━━ Recorded information ━━
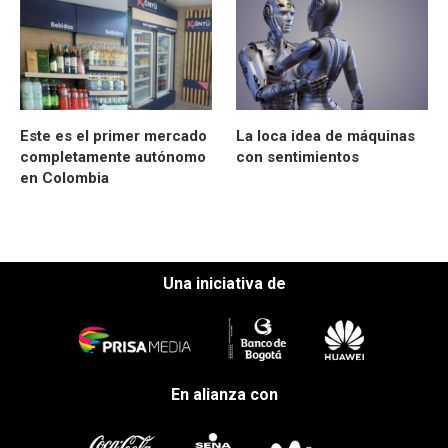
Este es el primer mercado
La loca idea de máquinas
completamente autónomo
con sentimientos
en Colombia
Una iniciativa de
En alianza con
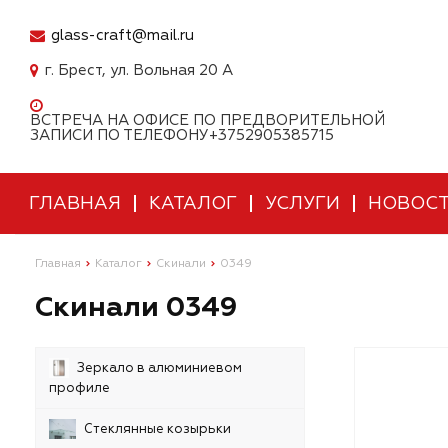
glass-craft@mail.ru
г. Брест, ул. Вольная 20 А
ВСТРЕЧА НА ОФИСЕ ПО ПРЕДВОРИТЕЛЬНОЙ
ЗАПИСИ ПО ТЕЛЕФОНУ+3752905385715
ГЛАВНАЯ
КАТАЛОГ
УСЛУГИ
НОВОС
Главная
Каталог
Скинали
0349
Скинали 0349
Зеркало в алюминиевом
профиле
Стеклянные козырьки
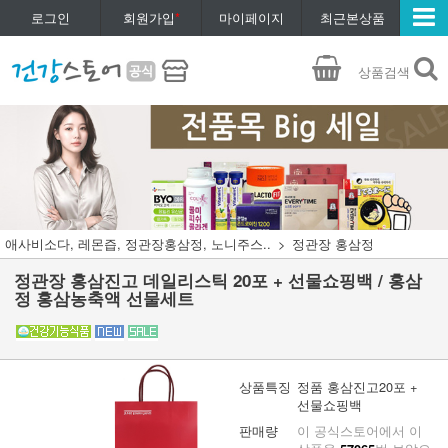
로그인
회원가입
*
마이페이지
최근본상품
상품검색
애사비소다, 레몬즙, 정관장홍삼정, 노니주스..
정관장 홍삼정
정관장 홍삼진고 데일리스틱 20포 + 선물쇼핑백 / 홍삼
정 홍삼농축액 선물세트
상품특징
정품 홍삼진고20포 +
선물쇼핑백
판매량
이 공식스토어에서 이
━━━
The problem ▸
Repeat the lines of the listing starting at the line containing "glass-craft@mail.ru" and ending at the line containing "Стеклянные козырьки", both included.

Task output ▸
glass-craft@mail.ru
г. Брест, ул. Вольная 20 А
ВСТРЕЧА НА ОФИСЕ ПО ПРЕДВОРИТЕЛЬНОЙ
ЗАПИСИ ПО ТЕЛЕФОНУ+3752905385715
ГЛАВНАЯ
КАТАЛОГ
УСЛУГИ
НОВОС
Главная
Каталог
Скинали
0349
Скинали 0349
Зеркало в алюминиевом
профиле
Стеклянные козырьки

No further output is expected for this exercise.